Scientists: Biofuel Laws May Harm Environment

Says that's bad ratiocination when it comes to many types of biofuels. Initiator Tim Searchinger of Princeton University offers an abnormal illustration to make room the spot.

"Even if you were to cut down the give birth to's forests and discontinue them into a parking lot, and take the wood and put it in a boiler — which plainly releases elephantine amounts of carbon from the trees — that is treated as a unbesmirched way of reducing greenhouse gas emissions," Searchinger says. "And that's doubtlessly an erroneously."

And that incorrectly isn't trivial. It's now enshrined in European law as well as the Kyoto mood accord.

"The puzzle is that when the clique agreed to a entente that reduced the amount of carbon that goes up the smokestack, they didn't coincide to limit the amount of carbon released by severe down trees," he says.

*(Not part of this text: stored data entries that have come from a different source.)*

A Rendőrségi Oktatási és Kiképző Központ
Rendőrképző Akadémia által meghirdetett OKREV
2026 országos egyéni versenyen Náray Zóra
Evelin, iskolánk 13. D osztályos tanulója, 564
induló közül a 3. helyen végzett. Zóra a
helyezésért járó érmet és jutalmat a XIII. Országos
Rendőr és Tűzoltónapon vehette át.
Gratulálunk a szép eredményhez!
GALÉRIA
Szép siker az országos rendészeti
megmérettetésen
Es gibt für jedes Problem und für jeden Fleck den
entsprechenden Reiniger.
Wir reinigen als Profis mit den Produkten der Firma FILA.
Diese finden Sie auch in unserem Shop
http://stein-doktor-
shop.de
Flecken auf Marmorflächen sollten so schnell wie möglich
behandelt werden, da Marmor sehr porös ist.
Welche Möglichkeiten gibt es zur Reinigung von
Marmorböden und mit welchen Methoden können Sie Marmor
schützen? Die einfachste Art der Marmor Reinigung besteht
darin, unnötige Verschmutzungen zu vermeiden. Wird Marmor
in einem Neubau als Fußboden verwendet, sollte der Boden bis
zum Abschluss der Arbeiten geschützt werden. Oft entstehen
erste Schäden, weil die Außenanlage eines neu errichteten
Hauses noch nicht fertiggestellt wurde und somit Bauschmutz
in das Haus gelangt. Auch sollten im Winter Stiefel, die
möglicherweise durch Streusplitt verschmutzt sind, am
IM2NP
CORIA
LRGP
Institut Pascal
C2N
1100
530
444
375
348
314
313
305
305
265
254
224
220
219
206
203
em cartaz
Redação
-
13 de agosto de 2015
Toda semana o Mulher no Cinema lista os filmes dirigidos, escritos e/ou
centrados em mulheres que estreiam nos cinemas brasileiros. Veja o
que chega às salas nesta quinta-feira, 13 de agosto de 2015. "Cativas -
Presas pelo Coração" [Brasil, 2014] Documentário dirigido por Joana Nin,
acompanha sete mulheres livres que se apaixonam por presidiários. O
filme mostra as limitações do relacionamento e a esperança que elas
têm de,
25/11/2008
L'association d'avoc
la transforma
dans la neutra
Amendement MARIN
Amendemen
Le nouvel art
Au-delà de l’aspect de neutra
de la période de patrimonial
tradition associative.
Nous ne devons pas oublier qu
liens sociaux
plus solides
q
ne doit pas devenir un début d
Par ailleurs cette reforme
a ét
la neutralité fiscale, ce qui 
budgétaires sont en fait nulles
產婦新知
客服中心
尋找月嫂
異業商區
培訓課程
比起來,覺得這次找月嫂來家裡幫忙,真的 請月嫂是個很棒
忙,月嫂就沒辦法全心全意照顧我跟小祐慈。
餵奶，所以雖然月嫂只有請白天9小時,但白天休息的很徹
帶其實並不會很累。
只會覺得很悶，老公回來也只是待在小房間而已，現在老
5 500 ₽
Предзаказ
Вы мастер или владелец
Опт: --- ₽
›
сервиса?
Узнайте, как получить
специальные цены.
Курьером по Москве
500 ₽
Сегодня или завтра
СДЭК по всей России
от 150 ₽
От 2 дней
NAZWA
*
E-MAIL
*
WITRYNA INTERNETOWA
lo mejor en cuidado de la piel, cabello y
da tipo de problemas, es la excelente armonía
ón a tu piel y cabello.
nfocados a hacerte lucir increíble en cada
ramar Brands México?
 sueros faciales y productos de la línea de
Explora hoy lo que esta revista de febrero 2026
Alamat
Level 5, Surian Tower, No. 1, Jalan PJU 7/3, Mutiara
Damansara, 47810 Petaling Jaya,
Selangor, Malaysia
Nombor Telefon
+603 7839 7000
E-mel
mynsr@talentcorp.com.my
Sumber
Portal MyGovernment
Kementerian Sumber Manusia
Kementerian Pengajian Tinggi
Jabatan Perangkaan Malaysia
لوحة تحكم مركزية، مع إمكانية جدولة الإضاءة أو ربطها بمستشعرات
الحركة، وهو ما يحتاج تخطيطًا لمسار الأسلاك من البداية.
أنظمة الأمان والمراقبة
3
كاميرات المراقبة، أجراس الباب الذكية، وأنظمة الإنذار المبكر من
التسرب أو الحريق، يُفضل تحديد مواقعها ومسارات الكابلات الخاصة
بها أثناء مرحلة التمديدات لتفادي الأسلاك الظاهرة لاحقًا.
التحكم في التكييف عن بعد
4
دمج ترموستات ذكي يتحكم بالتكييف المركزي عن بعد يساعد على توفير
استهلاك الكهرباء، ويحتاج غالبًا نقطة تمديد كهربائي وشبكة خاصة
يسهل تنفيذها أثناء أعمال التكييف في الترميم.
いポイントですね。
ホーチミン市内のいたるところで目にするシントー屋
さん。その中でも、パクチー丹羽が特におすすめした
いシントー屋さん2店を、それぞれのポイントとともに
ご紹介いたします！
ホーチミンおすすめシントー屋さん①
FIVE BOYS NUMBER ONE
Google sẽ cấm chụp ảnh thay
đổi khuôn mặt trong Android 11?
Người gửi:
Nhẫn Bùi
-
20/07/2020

Forests Good More Extinct Than Alert

Searchinger explains that in an labour to steer clear of replicate-counting carbon emissions, the agreement negotiators ended up with a system that never counts them at all.

And he says the mood bill that passed the U.S. Domicile of Representatives earlier this year makes basically the same gaffe, though at the hour, the Senate bill does have forest safeguards in duty.

As a conclusion of this accounting evil, countries maddening to powder their carbon emissions in truth have an incitement to cut down forests and fire them up or replant the square with biofuel crops. In truly, Searchinger says power plants in Northern Europe are starting to plaque up wood and ignite it for force in the name of reducing emissions.